Typically, it will be called during a protocol module’s initialisation code or on a callback set from the module’s initialisation code. If the protocol module is registered successfully, then URL will issue a service call Service_URLProtocolModule_ProtocolModule? to inform any interested modules.
If R0:0 is set, then R5 contains a protocol flags word. This is used to describe to URL how the resolver should treat URLs from this scheme. The current bits defined are:
Bit | Meaning when set |
0 | Path is not UNIX-like |
1 | No parsing should be performed on this scheme |
2 | Scheme allows “user@” to precede the hostname component |
3 | Hash (ASCII 35) allowed in hostname (e.g. for file: URLs) |
4 | No hostname component (e.g. mailto: URLs) |
5 | Remove leading “..” components in pathname. |
Note that the meanings of set bits are such that zero is a reasonable value to pass for unknown schemes. Note that if URL is requested to resolve URLs using schemes unknown to it, it will assume a protocol flags word value of zero. This may lead to inconsistent behaviour depending on whether the protocol module is loaded or not.

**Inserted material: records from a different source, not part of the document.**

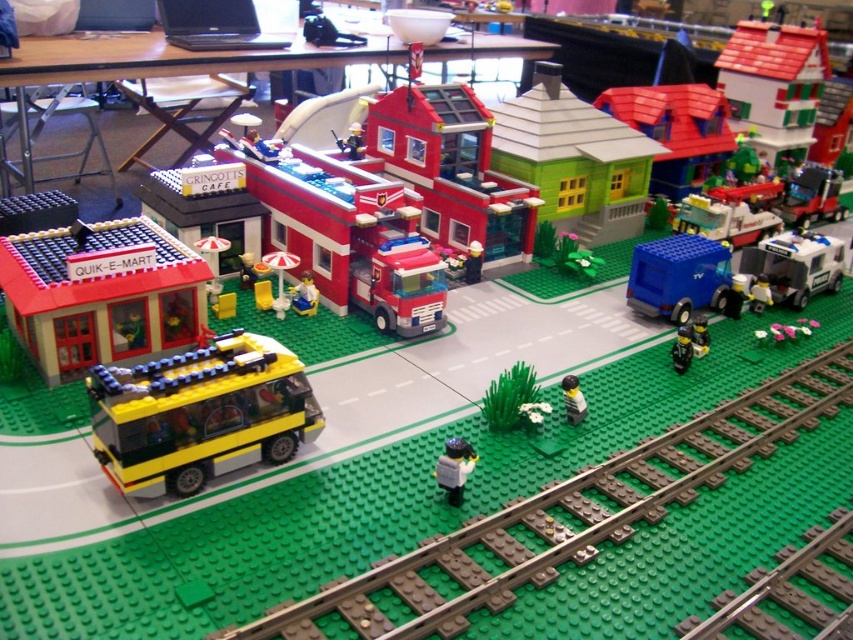
Who is taller, smooth plastic house at upper center or metallic silver food truck at center-right?

smooth plastic house at upper center

Measure the distance between smooth plastic house at upper center and metallic silver food truck at center-right.

smooth plastic house at upper center is 9.39 inches away from metallic silver food truck at center-right.

The height and width of the screenshot is (640, 853). Describe the element at coordinates (676, 131) in the screenshot. I see `smooth plastic house at upper center` at that location.

Locate an element on the screen. smooth plastic house at upper center is located at coordinates (676, 131).

Who is lower down, smooth red fire truck at center or metallic silver food truck at center-right?

smooth red fire truck at center

Is point (407, 250) closer to viewer compared to point (703, 198)?

Yes, it is.

Identify the location of smooth red fire truck at center. This screenshot has height=640, width=853. (347, 234).

Which is in front, point (434, 472) or point (677, 333)?

Point (434, 472) is in front.

Can you confirm if translucent gray figure at center is positioned to the left of black plastic figure at lower right?

Indeed, translucent gray figure at center is positioned on the left side of black plastic figure at lower right.

The width and height of the screenshot is (853, 640). Describe the element at coordinates (454, 468) in the screenshot. I see `translucent gray figure at center` at that location.

The width and height of the screenshot is (853, 640). I want to click on translucent gray figure at center, so click(454, 468).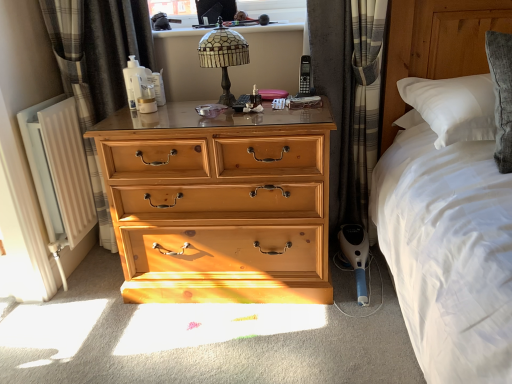
Question: From the image's perspective, is stained glass lampshade at upper center located above or below wooden chest of drawers at center?

Choices:
 (A) above
 (B) below

Answer: (A)

Question: Relative to wooden chest of drawers at center, is stained glass lampshade at upper center in front or behind?

Choices:
 (A) behind
 (B) front

Answer: (A)

Question: Which is nearer to the stained glass lampshade at upper center?

Choices:
 (A) white painted metal radiator at left
 (B) gray plaid curtain at left, which appears as the 2th curtain when viewed from the right
 (C) plaid fabric curtain at right, the first curtain viewed from the right
 (D) black plastic remote control at center
 (E) wooden chest of drawers at center

Answer: (D)

Question: Estimate the real-world distances between objects in this image. Which object is closer to the black plastic remote control at center?

Choices:
 (A) stained glass lampshade at upper center
 (B) gray plaid curtain at left, which appears as the 2th curtain when viewed from the right
 (C) white painted metal radiator at left
 (D) plaid fabric curtain at right, the first curtain viewed from the right
 (E) wooden chest of drawers at center

Answer: (A)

If R0:1 is set, then R6 contains the default port number for this scheme. This is used by the URL resolving code to determine if explicitly specified port numbers can be elided from the URL. For example, when constructing the canonicalised form of “http://www.acorn.com:80/”, the port bit is dropped as it serves no useful purpose, leaving “http://www.acorn.com/”.
The URL module is primed with knowledge of the following protocols:
mailto:, telnet:, finger:, file:, filer_opendir:, filer_run:, local:, gopher:, ftp:, http:, https:, whois:It is not necessary for modules implementing those protocols to set either flag bit and hence there is no need for them to set R5 or R6.